WORK REQUIRED: Reproduce all of the rows below word for word, keeping each line in its original order.

DATA IN THIS EXERCISE:
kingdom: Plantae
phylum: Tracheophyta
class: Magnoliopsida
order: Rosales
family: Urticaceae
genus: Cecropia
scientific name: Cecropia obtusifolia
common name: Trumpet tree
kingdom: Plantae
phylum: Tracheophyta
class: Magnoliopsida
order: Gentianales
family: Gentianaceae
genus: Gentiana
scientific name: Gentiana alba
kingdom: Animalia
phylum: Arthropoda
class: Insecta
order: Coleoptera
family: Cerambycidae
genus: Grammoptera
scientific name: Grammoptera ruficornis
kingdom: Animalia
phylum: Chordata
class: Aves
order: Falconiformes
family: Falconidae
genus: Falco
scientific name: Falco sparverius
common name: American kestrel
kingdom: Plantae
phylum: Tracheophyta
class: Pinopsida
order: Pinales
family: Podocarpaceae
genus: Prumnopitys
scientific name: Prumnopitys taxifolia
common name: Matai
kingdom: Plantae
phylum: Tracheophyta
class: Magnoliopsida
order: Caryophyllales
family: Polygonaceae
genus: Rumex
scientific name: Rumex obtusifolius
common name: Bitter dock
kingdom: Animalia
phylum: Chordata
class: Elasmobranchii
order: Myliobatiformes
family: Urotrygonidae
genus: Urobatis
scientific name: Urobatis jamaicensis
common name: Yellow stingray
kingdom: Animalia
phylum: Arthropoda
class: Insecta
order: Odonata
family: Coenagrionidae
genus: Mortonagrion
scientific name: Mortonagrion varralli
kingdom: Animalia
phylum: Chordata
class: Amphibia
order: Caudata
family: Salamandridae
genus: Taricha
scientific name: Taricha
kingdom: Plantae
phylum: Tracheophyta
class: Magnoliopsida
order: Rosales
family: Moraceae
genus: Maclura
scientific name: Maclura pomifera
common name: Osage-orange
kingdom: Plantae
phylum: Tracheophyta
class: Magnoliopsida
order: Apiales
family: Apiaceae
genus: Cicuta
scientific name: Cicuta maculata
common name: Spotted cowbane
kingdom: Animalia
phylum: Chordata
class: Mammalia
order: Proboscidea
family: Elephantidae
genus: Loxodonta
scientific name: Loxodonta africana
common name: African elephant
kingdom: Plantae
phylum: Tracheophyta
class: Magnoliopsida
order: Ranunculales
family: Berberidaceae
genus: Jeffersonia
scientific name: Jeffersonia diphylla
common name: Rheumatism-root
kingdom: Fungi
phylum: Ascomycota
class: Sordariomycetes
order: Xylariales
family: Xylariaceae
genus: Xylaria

WRITTEN RESPONSE:
kingdom: Plantae
phylum: Tracheophyta
class: Magnoliopsida
order: Rosales
family: Urticaceae
genus: Cecropia
scientific name: Cecropia obtusifolia
common name: Trumpet tree
kingdom: Plantae
phylum: Tracheophyta
class: Magnoliopsida
order: Gentianales
family: Gentianaceae
genus: Gentiana
scientific name: Gentiana alba
kingdom: Animalia
phylum: Arthropoda
class: Insecta
order: Coleoptera
family: Cerambycidae
genus: Grammoptera
scientific name: Grammoptera ruficornis
kingdom: Animalia
phylum: Chordata
class: Aves
order: Falconiformes
family: Falconidae
genus: Falco
scientific name: Falco sparverius
common name: American kestrel
kingdom: Plantae
phylum: Tracheophyta
class: Pinopsida
order: Pinales
family: Podocarpaceae
genus: Prumnopitys
scientific name: Prumnopitys taxifolia
common name: Matai
kingdom: Plantae
phylum: Tracheophyta
class: Magnoliopsida
order: Caryophyllales
family: Polygonaceae
genus: Rumex
scientific name: Rumex obtusifolius
common name: Bitter dock
kingdom: Animalia
phylum: Chordata
class: Elasmobranchii
order: Myliobatiformes
family: Urotrygonidae
genus: Urobatis
scientific name: Urobatis jamaicensis
common name: Yellow stingray
kingdom: Animalia
phylum: Arthropoda
class: Insecta
order: Odonata
family: Coenagrionidae
genus: Mortonagrion
scientific name: Mortonagrion varralli
kingdom: Animalia
phylum: Chordata
class: Amphibia
order: Caudata
family: Salamandridae
genus: Taricha
scientific name: Taricha
kingdom: Plantae
phylum: Tracheophyta
class: Magnoliopsida
order: Rosales
family: Moraceae
genus: Maclura
scientific name: Maclura pomifera
common name: Osage-orange
kingdom: Plantae
phylum: Tracheophyta
class: Magnoliopsida
order: Apiales
family: Apiaceae
genus: Cicuta
scientific name: Cicuta maculata
common name: Spotted cowbane
kingdom: Animalia
phylum: Chordata
class: Mammalia
order: Proboscidea
family: Elephantidae
genus: Loxodonta
scientific name: Loxodonta africana
common name: African elephant
kingdom: Plantae
phylum: Tracheophyta
class: Magnoliopsida
order: Ranunculales
family: Berberidaceae
genus: Jeffersonia
scientific name: Jeffersonia diphylla
common name: Rheumatism-root
kingdom: Fungi
phylum: Ascomycota
class: Sordariomycetes
order: Xylariales
family: Xylariaceae
genus: Xylaria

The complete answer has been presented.